Azkaban框架会将每个Flow抽象为FlowRunner,然后将FlowRunner放入线程池中异步运行,运行过程中涉及到多次修改job的状态,以及将状态持久化到DB元数据库中,这里就从源码角度将整个过程做个简单的分析:
先从azkaban.execapp.FlowRunner#runFlow
开始分析
/**
* Main method that executes the jobs.
*/
private void runFlow() throws Exception {
this.logger.info("Starting flows");
runReadyJob(this.flow); //执行准备job工作
updateFlow(); //更新update时间
//阻塞直到任务结束
while (!this.flowFinished) {
synchronized (this.mainSyncObj) {
if (this.flowPaused) {
try {
this.mainSyncObj.wait(CHECK_WAIT_MS);
} catch (final InterruptedException e) {
}
continue;
} else {
if (this.retryFailedJobs) {
retryAllFailures();
} else if (!progressGraph()) {
try {
this.mainSyncObj.wait(CHECK_WAIT_MS);
} catch (final InterruptedException e) {
}
}
}
}
}
//停止Flow,更新状态
this.logger.info("Finishing up flow. Awaiting Termination");
this.executorService.shutdown();
updateFlow();
this.logger.info("Finished Flow");
}
以上方法中最主要的就是runReadyJob(this.flow)
方法,该方法为Flow执行主体方法:
private boolean runReadyJob(final ExecutableNode node) throws IOException {
//任务结束 或者 正在运行中就返回False
if (Status.isStatusFinished(node.getStatus())
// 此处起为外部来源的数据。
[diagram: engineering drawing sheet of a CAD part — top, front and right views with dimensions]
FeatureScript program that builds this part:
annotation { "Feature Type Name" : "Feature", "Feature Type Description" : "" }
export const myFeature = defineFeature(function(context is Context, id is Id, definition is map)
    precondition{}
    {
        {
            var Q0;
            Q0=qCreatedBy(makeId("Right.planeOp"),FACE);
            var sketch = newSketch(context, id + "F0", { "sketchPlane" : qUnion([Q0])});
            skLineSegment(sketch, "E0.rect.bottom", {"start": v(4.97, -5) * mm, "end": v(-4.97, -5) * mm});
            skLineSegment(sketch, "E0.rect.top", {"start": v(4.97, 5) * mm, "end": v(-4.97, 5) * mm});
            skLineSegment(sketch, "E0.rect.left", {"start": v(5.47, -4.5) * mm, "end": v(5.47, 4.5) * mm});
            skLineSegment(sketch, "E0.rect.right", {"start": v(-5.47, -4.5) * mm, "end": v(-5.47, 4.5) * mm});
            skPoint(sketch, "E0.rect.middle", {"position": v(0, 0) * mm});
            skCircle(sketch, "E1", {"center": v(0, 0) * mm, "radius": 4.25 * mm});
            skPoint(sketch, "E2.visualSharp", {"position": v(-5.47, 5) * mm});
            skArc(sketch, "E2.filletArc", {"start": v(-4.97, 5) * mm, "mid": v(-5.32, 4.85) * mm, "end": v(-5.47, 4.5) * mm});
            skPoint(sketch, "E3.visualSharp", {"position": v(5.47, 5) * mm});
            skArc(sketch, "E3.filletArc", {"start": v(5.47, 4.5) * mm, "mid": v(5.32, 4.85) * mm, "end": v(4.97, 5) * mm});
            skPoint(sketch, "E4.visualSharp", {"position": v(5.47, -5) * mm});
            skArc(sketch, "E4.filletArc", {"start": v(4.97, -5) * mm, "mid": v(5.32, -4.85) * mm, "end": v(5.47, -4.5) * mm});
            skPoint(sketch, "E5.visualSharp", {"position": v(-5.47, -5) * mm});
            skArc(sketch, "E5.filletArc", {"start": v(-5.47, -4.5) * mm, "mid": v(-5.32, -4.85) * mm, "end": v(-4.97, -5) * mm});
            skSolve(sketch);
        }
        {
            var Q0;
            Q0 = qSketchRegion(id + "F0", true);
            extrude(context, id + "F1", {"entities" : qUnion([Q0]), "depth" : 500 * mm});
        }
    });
|| Status.isStatusRunning(node.getStatus())) {
return false;
}
/**
* Determines what the state of the next node should be. Returns null if the node should not be
* run.
*/
//nextNodeStatus 只要不是null就代表可以执行。
final Status nextNodeStatus = getImpliedStatus(node);
if (nextNodeStatus == null) {
return false;
}
if (nextNodeStatus == Status.CANCELLED) {
this.logger.info("Cancelling '" + node.getNestedId()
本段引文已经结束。